Gently pull the finger starting from the bottom, to guide it back into place, then put ice on it. Keep ice on the injury for 15 to 20 minutes, and then allow the finger return to a normal temperature. After removing the ice and letting the hand warm up again, try carefully moving and bending the finger to see if it is healing. Repeat this process once an hour until the swelling goes down and the pain eases; you may need to continue this treatment for a couple of days.
Keeping the Injury At Bay
To prevent any additional injury or strain, get the jammed finger in a splint right away, or securely tape it if it is too short for a splint. If you do not have a medical splint, securing the finger with a tongue depressor or wooden popsicle stick and medical tape will work as well. The finger will probably need to remain in the splint for four to eight weeks to heal completely. To keep it from atrophying, gently stretch and move the finger on its own every couple of days; however, take care not to overdo the movement, even if the finger is getting better. Tendons are sensitive and can take a long time to fully repair themselves.

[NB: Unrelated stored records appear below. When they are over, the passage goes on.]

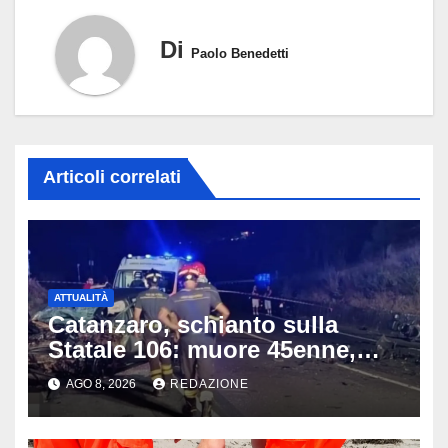
Di
Paolo Benedetti
Articoli correlati
ATTUALITÀ
Catanzaro, schianto sulla
Statale 106: muore 45enne,
coinvolti un’auto, un suv e
AGO 8, 2026
REDAZIONE
una moto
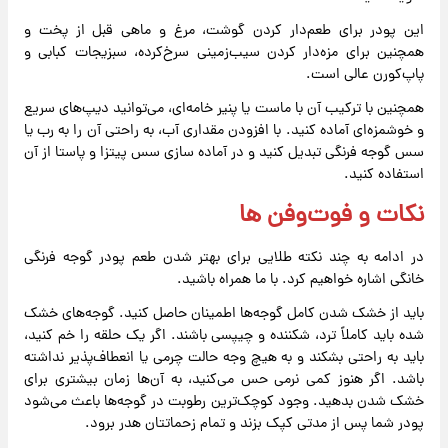
این پودر برای طعم‌دار کردن گوشت، مرغ و ماهی قبل از پخت و
همچنین برای مزه‌دار کردن سیب‌زمینی سرخ‌کرده، سبزیجات کبابی و
پاپ‌کورن عالی است.
همچنین با ترکیب آن با ماست یا پنیر خامه‌ای، می‌توانید دیپ‌های سریع
و خوشمزه‌ای آماده کنید. با افزودن مقداری آب، به راحتی آن را به رب یا
سس گوجه فرنگی تبدیل کنید و در آماده سازی سس پیتزا و پاستا از آن
استفاده کنید.
نکات و فوت‌وفن‌ ها
در ادامه به چند نکته طلایی برای بهتر شدن طعم پودر گوجه فرنگی
خانگی اشاره خواهیم کرد. با ما همراه باشید.
باید از خشک شدن کامل گوجه‌ها اطمینان حاصل کنید. گوجه‌های خشک
شده باید کاملاً ترد، شکننده و چیپسی باشند. اگر یک حلقه را خم کنید،
باید به راحتی بشکند و به هیچ وجه حالت چرمی یا انعطاف‌پذیر نداشته
باشد. اگر هنوز کمی نرمی حس می‌کنید، به آن‌ها زمان بیشتری برای
خشک شدن بدهید. وجود کوچک‌ترین رطوبت در گوجه‌ها باعث می‌شود
پودر شما پس از مدتی کپک بزند و تمام زحماتتان هدر برود.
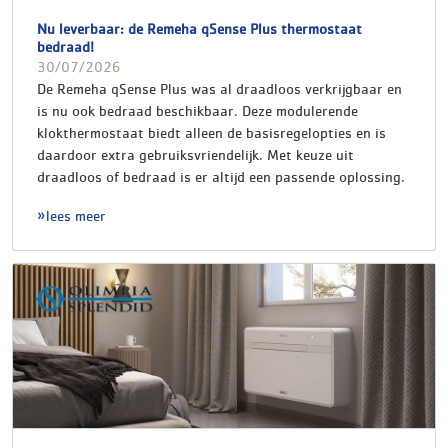
Nu leverbaar: de Remeha qSense Plus thermostaat
bedraad!
30/07/2026
De Remeha qSense Plus was al draadloos verkrijgbaar en
is nu ook bedraad beschikbaar. Deze modulerende
klokthermostaat biedt alleen de basisregelopties en is
daardoor extra gebruiksvriendelijk. Met keuze uit
draadloos of bedraad is er altijd een passende oplossing.
lees meer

Keep the injured digit raised above your heart as much as possible. Slowing the blood flow to the finger can ease the swelling.
You can take aspirin or a painkiller with an anti-inflammatory agent, such as ibuprofen, to ease the pain and swelling. If the swelling does not go down or the pain gets worse, visit a doctor to get an x-ray as soon as possible; the finger may have a fracture or be dislocated. A jammed finger, like a regular sprain, will usually heal on its own if you employ the basic steps: rest, ice, compress, elevate (R.I.C.E.) It usually takes about a month, so be patient; as long as the finger is getting better and not worse, continue healing it with these steps.